Overall, the findings of the exploratory analysis show that there are links between the following variables of interest:
— the average number of days when physical or mental health kept one from doing usual activities, such as self-care, work, or recreation varies and the average duration of sleep for healthy individuls who exercise.
— the probability that one has a serious difficulty concentrating, remembering, or making decisions is associated with the amount of sleep one gets in healthy individuls who exercise.

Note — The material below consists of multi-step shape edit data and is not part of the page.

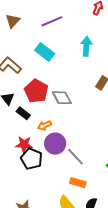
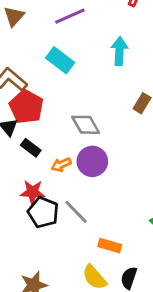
red pentagon: (36, 91) -> (26, 107), moved
purple circle: (55, 144) -> (92, 161), moved
gray line: (75, 157) -> (76, 212), moved

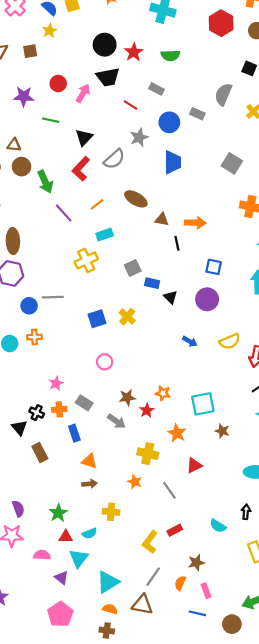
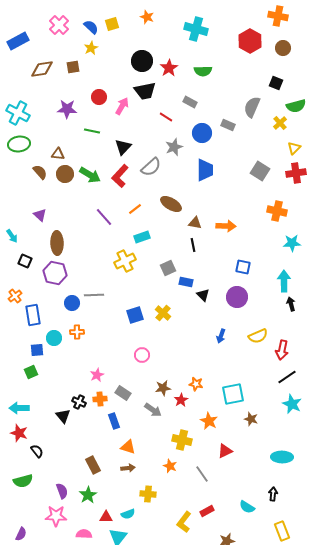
green arrow: (45, 182) -> (90, 175), moved, turned -35
black line: (177, 243) -> (193, 245), moved
blue arrow: (190, 341) -> (221, 336), turned 80
brown rectangle: (40, 453) -> (93, 465), moved
green star: (58, 513) -> (88, 495), moved

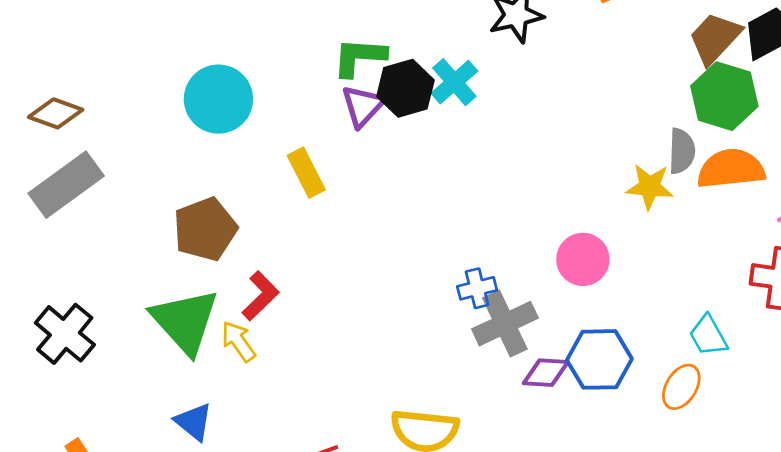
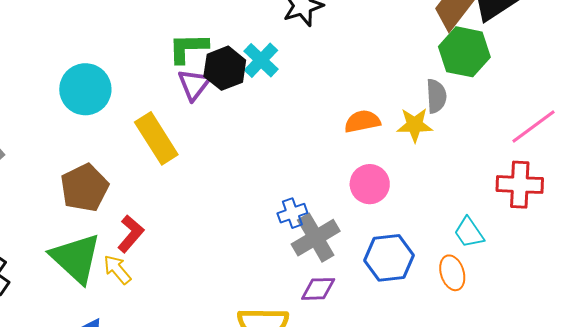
orange semicircle: (731, 169) -> (362, 121), moved, size x0.7
yellow rectangle: (306, 173) -> (156, 138), size x1.4
purple diamond: (546, 373) -> (318, 289), moved
orange ellipse: (681, 387) -> (452, 273), turned -44

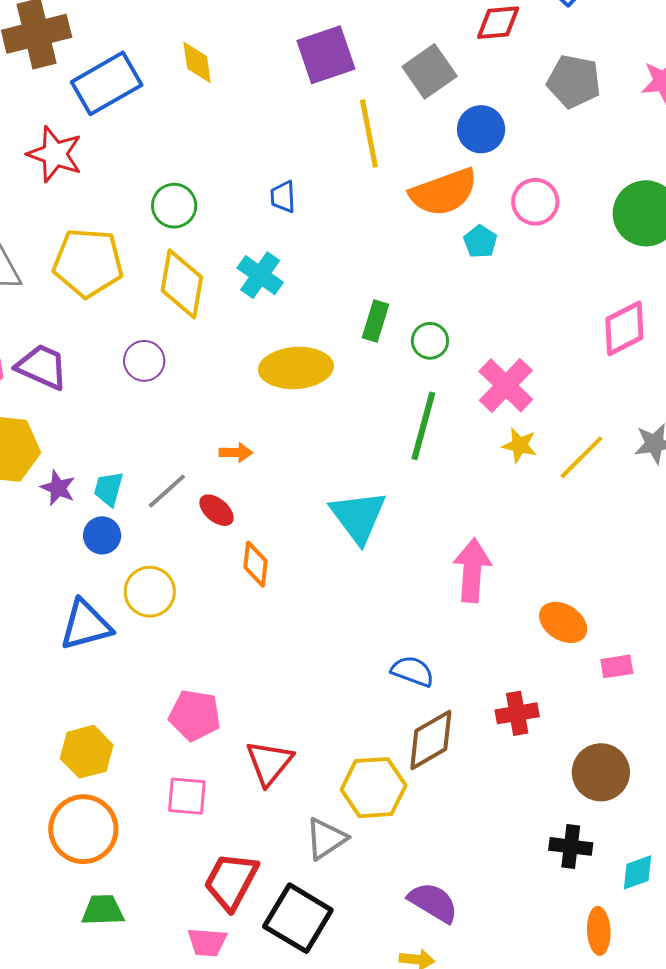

— the probability that an adult in the sample gets the recommendent amount of sleem (7-9) hour is related to whether one has such a condition as asthma.
Because the sample was collected using random sampling techniques, the discussed relationships may hold in the populatin of the U.S. adults. However, the discussed links are correlational, whcich means that the analysis doesn’t provide evidence for causal relationships between the explanatory and response varibles examined in this project.